MMP provided the means to break autocratic government by executive. Cabinet can no longer retreat from public scrutiny as it could prior to the electoral reform. Minor parties sitting at Parliament’s debating crossroad have acquired practical influence to moderate the effects of powerful political lobbies and related policy implementations.

However, there is a challenge to the efficacy of the parliamentary system that is related to electoral reform but lies outside the parliament. Public participation in an election is the key to democratic function. If a majority of people do not turn out to vote how authentic is an election?  This presents the risk of minority government of a different form. A choice not to vote is significant.

New Zealand society has troubling similarities with other western democracies. We, too, have growing extremes of poverty and wealth; a loosely termed middle class straining with the demands of work, living expenditure, market driven peer expectations, and the challenges of personal relationships intensified in increasingly mobile, connected, atomised social environments.

Low voter turnout may be not so much an outcome of ignorance or apathy as much as resignation to the reality of every day being sufficient concern unto itself. Indifference and despair may breed frustration, even anger. It will unlikely provide a reasoned climate conducive to participatory politics.

Governments have a direct responsibility to nurture the health of a democratic system. It is the system that provides our society’s sense of continuity from generation to generation. Politicians come and go. Their roles are of major significance and their policies may become so, however, their personal stakes are entirely transitory.

All politicians have responsibility to promote the worth of democracy. In this regard the democratic system requires care, maintenance, creative criticism and change measured against the safe context it provides for all citizens.

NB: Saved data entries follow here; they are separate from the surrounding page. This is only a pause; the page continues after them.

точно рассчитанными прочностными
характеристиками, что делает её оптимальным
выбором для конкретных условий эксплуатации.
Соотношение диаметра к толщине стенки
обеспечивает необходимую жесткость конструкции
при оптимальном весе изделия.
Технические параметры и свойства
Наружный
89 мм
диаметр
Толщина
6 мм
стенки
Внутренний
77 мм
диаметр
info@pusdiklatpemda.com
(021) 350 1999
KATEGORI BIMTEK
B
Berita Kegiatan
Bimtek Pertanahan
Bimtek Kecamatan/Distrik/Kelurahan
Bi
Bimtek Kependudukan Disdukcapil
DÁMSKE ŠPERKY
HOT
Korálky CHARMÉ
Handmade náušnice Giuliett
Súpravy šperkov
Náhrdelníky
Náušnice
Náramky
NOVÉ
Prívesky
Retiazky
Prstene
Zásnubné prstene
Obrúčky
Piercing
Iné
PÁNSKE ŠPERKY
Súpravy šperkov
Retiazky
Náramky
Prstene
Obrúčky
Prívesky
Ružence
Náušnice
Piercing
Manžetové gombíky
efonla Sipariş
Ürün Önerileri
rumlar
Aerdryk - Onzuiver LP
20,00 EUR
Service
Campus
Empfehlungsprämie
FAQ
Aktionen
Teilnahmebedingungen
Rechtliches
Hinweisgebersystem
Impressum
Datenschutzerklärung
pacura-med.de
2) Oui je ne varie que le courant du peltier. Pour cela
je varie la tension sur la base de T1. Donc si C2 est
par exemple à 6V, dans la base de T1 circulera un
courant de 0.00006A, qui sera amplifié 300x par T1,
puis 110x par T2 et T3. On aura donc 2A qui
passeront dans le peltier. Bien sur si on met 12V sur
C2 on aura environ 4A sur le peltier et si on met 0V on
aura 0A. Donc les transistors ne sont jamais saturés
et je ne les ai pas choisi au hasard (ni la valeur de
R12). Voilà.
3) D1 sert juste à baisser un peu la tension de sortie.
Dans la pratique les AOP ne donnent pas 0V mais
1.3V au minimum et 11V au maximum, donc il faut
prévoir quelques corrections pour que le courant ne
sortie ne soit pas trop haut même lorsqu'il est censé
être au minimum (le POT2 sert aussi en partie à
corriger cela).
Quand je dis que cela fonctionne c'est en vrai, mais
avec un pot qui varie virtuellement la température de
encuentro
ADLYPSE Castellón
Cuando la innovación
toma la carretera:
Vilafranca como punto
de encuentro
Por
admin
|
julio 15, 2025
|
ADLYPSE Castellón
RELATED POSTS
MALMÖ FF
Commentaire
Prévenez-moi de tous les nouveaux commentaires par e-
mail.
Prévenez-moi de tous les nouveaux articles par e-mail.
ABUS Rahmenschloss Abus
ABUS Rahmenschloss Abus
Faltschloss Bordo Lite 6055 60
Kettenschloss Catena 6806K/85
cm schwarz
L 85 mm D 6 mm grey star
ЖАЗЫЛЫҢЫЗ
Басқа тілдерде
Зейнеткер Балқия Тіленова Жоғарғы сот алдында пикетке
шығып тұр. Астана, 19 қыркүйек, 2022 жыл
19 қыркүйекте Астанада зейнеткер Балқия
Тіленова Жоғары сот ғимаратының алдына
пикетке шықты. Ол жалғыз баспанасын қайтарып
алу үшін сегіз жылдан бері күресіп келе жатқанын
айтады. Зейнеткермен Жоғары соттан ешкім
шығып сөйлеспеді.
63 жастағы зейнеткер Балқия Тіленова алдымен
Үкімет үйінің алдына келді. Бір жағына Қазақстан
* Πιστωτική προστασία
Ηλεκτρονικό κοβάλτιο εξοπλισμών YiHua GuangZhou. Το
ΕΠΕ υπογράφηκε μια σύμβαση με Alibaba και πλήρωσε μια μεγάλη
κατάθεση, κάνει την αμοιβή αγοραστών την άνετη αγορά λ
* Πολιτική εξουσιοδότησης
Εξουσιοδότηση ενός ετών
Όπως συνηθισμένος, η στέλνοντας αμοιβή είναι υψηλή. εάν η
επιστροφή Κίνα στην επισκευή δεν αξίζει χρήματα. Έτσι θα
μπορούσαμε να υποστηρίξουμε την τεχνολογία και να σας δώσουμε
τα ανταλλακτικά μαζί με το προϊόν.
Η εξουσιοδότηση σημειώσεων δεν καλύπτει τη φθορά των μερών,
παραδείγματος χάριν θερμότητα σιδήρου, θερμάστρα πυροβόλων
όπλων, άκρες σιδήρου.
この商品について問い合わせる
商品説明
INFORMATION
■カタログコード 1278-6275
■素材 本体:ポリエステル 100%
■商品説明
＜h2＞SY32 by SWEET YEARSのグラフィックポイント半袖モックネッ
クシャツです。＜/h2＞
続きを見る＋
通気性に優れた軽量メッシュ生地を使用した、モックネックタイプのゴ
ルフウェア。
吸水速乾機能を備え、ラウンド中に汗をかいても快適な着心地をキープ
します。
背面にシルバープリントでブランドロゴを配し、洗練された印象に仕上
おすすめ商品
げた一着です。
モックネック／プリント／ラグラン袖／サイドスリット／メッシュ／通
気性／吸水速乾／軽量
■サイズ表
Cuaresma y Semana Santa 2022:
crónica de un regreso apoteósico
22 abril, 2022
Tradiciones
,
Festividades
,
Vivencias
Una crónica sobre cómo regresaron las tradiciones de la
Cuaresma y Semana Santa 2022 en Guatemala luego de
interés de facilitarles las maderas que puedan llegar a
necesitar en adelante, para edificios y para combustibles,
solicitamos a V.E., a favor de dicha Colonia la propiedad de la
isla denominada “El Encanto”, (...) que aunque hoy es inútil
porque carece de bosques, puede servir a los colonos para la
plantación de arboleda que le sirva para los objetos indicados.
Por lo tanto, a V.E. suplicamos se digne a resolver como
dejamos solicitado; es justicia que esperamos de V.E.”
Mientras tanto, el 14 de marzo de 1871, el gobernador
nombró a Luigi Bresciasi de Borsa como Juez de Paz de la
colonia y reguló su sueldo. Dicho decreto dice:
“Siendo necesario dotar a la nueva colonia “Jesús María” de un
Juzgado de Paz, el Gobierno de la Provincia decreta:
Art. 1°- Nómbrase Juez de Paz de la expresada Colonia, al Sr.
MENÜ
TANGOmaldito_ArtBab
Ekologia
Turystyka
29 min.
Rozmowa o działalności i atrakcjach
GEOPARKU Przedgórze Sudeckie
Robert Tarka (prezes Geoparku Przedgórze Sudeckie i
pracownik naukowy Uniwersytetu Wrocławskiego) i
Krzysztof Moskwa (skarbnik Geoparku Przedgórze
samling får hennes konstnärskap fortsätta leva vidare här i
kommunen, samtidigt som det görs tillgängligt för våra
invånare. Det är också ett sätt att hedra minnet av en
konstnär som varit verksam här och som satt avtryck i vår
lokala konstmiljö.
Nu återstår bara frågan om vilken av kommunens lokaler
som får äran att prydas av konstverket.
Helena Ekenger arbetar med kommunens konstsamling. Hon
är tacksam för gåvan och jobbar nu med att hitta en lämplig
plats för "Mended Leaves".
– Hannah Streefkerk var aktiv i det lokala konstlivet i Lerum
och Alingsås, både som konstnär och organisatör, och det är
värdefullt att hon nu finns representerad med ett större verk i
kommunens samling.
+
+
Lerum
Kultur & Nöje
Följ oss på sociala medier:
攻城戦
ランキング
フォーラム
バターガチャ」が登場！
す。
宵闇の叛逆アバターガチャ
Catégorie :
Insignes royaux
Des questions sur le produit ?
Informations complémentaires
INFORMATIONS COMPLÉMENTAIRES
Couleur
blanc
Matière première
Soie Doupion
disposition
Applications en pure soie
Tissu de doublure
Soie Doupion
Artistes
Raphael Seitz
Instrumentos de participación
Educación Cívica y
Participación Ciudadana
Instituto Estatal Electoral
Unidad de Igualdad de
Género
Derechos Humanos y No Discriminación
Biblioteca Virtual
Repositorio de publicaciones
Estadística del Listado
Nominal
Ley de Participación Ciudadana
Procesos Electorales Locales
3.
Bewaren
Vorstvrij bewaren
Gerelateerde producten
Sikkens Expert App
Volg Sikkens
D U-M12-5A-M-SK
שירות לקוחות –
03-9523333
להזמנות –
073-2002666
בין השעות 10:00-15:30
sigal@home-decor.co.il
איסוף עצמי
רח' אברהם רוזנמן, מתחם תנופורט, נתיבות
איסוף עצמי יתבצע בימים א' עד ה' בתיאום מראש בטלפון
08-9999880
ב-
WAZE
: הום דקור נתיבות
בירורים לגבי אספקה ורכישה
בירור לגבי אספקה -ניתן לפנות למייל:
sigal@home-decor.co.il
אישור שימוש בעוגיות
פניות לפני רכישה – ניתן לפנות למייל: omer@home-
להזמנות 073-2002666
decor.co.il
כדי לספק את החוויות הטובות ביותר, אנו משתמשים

Local Authority elections have long been plagued by low voter turnout. The risk of this same trend being a significant factor for General Elections is a matter of grave concern. The need for a systematic civics course in the schools’ national curriculum has never been stronger. An informed, interested electorate will function well only if the system of education accepts responsibility to educate the young about the privilege and significance of voting.

To participate in the electoral process is to contribute and to contribute is to share in the responsibilities and outcomes of government. Such participation is the bedrock of a democracy.